The syntax for date formatting is:

{{#date}}date_value|format_string{{/date}}

Components:

  • #date: Opens the date helper
  • date_value: The date to format (e.g., {{context.partition_key}})
  • |: Separator between the date and the format
  • format_string: Python datetime format string (e.g., %Y/%m)
  • /date: Closes the date helper

Example:

params:
  # Transform partition key "2024-01-01" to "2024/01"
  month: "{{#date}}{{context.partition_key}}|%Y/%m{{/date}}"

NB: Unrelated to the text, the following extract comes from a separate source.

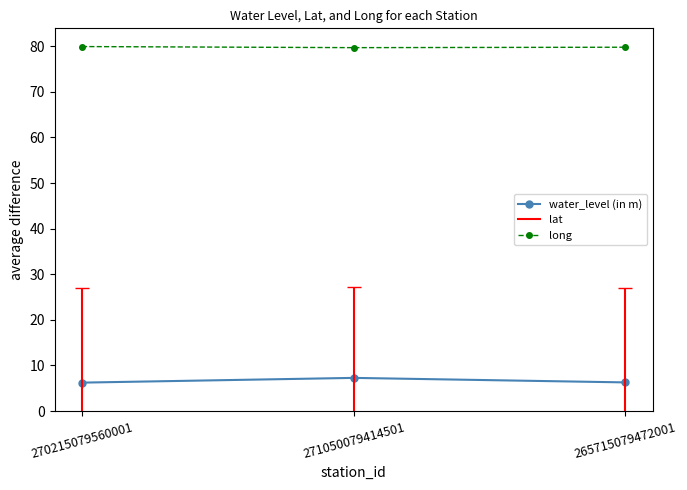

Count the number of categories in the chart.

3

  # Transform partition start "2024-01-01 00:00:00" to "20240101"
  day: "{{#date}}{{context.partition_window_start}}|%Y%m%d{{/date}}"

Format String Reference

  • Use standard Python datetime format codes
  • Common formats:
    • %Y/%m: 2024/01
    • %Y%m%d: 20240101
    • %Y-%m-%d: 2024-01-01

Partitions

ODP supports defining Dagster time-based partitions for assets through configuration. Partitions allow you to:

  • Process data in time-based chunks (e.g., daily, monthly)
  • Reprocess specific time periods
  • Schedule jobs based on partition boundaries
  • Track asset materialization by time period
workflow.yaml
partitions:
  - assets: ["monthly_data", "monthly_metrics"]
    params:
      start: "2022-01-01"
      schedule_type: MONTHLY
      # Optional parameters
      fmt: "%Y-%m-%d"
      day_offset: 1  # For monthly partitions, which day of month

jobs:
  - job_id: monthly_processing
    triggers:
      - trigger_id: monthly_schedule
        trigger_type: schedule
        params:
          schedule_kind: partition  # Uses partition configuration
  • Each asset can only have one partition definition
  • Multiple assets can share the same partition configuration
  • Only time-based partitions are currently supported
  • Partition parameters are passed into Dagster's TimeWindowPartitionsDefinition, and all arguments of the method are supported
  • Assets referenced in partition definitions must exist but can be defined in any workflow file

Validation

ODP validates configuration at multiple levels:

  1. Schema Validation:

    • The dagster_config file must match ODP's resource configuration schema
    • Workflow files must match ODP's workflow configuration schema, including assets, jobs, partitions, and soda checks
  2. Resource Validation:

    • Resource parameters are validated against their Pydantic models\
    • Resource names must be defined in ODP's resource registry
  3. Task Validation:

    • Task parameters are validated against their defined types
    • Tasks must exist in ODP's task registry
  4. Uniqueness Checks:

    • Asset keys must be unique across all workflow files
    • Job IDs must be unique across all workflow files
    • Trigger IDs must be unique across all workflow files
    • You cannot use the same name for an asset key, job ID, or trigger ID
    • Resource kinds must be unique across the dagster_config file
  5. Partition Validation:

    • Assets can only have one partition definition
    • Assets in partition definitions must exist

These validations help catch configuration errors early and ensure your pipeline definitions are consistent and well-formed.

Best Practices

  • Split workflow files by logical grouping (e.g., ingestion, transformation)
  • Keep related assets and jobs in the same workflow file
  • Use variables as asset definition parameter values wherever possible
  • Keep configuration in version control and review configuration changes like code

By leveraging ODP's configuration system effectively, you can create maintainable, scalable data pipelines with minimal code while preserving the power and flexibility of Dagster.